:: Task instructions ::
Copy only what lies from the line containing "gospel of Jesus" through the line containing "around the world." in the entries below, keeping both end lines exact and dropping every picture.

:: Material provided ::
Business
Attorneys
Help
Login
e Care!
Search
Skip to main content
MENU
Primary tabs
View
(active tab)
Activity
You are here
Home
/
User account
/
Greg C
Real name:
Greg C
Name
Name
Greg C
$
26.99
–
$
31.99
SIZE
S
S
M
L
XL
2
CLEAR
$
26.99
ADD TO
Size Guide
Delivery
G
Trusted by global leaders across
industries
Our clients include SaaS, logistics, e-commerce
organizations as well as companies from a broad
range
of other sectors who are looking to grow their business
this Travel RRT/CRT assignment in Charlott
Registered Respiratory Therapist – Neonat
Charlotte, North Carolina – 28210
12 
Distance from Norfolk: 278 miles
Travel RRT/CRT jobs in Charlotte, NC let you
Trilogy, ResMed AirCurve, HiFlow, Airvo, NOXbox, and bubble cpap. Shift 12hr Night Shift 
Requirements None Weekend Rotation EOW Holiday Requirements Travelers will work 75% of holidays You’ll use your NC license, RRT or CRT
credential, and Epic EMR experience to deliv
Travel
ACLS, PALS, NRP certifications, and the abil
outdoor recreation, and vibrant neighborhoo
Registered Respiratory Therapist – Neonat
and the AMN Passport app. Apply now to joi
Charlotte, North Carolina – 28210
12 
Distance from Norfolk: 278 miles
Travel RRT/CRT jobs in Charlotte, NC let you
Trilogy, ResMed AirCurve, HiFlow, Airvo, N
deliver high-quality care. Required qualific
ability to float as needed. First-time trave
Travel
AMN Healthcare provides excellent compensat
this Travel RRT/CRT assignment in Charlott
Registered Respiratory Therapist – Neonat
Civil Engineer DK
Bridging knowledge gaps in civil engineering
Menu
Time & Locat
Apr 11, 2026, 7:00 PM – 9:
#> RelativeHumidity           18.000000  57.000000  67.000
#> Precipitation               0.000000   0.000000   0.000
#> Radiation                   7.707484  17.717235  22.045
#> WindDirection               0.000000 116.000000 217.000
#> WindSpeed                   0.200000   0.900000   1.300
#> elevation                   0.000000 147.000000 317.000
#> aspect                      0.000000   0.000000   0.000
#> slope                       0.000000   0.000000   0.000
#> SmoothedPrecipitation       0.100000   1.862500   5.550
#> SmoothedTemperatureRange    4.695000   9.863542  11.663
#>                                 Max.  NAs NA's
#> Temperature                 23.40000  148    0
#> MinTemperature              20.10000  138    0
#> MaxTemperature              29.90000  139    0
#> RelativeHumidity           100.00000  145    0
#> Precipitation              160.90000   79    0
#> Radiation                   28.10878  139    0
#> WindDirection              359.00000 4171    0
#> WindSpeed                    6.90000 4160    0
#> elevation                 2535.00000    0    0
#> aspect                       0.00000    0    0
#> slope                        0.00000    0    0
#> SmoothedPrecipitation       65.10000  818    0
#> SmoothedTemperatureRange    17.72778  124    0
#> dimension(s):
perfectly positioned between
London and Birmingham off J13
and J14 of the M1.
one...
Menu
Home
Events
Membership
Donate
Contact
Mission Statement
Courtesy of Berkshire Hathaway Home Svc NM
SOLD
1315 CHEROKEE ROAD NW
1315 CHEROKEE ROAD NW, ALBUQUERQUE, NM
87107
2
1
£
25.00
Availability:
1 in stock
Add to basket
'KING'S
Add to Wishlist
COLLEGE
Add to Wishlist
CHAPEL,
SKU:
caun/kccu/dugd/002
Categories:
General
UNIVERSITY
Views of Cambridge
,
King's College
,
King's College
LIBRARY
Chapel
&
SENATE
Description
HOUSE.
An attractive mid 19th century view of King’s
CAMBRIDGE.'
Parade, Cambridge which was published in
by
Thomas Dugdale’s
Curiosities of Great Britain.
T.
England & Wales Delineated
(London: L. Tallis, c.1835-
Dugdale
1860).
* * *
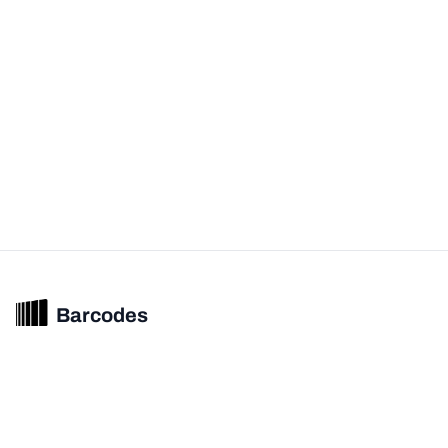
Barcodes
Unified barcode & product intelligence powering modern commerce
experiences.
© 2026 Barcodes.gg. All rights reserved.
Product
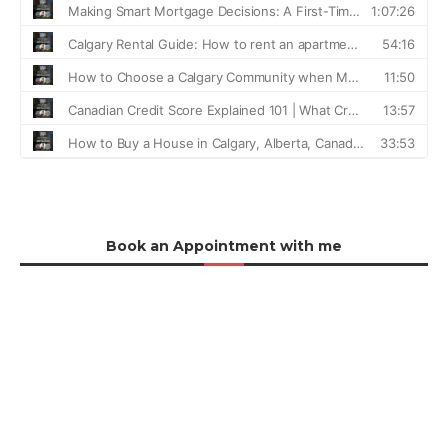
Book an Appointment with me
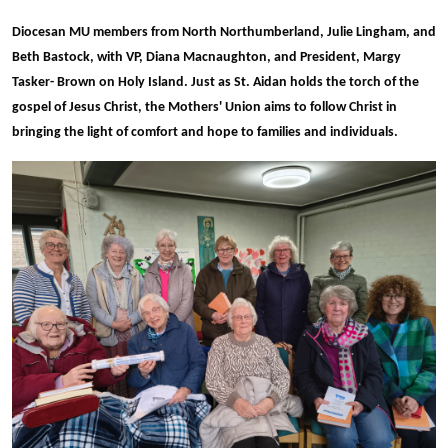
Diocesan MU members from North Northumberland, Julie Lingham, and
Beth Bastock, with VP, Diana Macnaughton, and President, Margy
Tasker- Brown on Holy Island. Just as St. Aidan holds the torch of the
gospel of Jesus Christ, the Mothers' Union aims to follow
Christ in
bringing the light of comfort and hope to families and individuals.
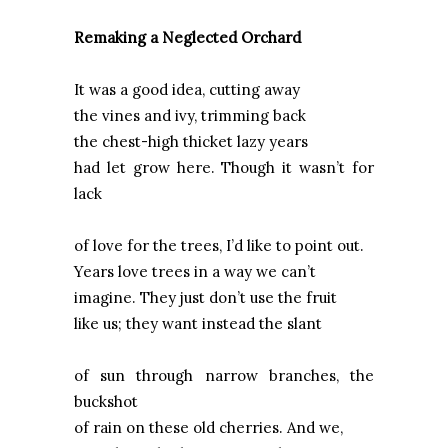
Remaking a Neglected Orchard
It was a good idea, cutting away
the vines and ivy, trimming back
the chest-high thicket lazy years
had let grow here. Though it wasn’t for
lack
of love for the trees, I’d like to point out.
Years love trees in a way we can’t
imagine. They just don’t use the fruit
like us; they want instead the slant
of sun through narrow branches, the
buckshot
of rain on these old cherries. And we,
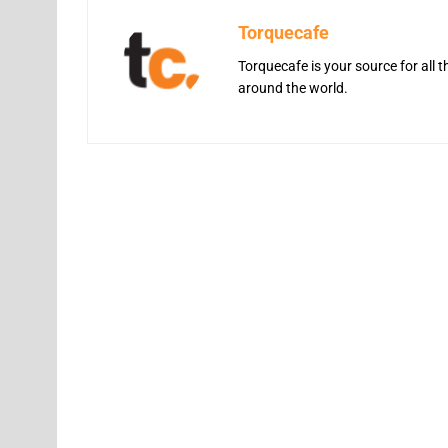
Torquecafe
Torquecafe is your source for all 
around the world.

:: Expected answer ::
gospel of Jesus Christ, the Mothers' Union aims to follow
Christ in
bringing the light of comfort and hope to families and individuals.
Remaking a Neglected Orchard
It was a good idea, cutting away
the vines and ivy, trimming back
the chest-high thicket lazy years
had let grow here. Though it wasn’t for
lack
of love for the trees, I’d like to point out.
Years love trees in a way we can’t
imagine. They just don’t use the fruit
like us; they want instead the slant
of sun through narrow branches, the
buckshot
of rain on these old cherries. And we,
Torquecafe
Torquecafe is your source for all 
around the world.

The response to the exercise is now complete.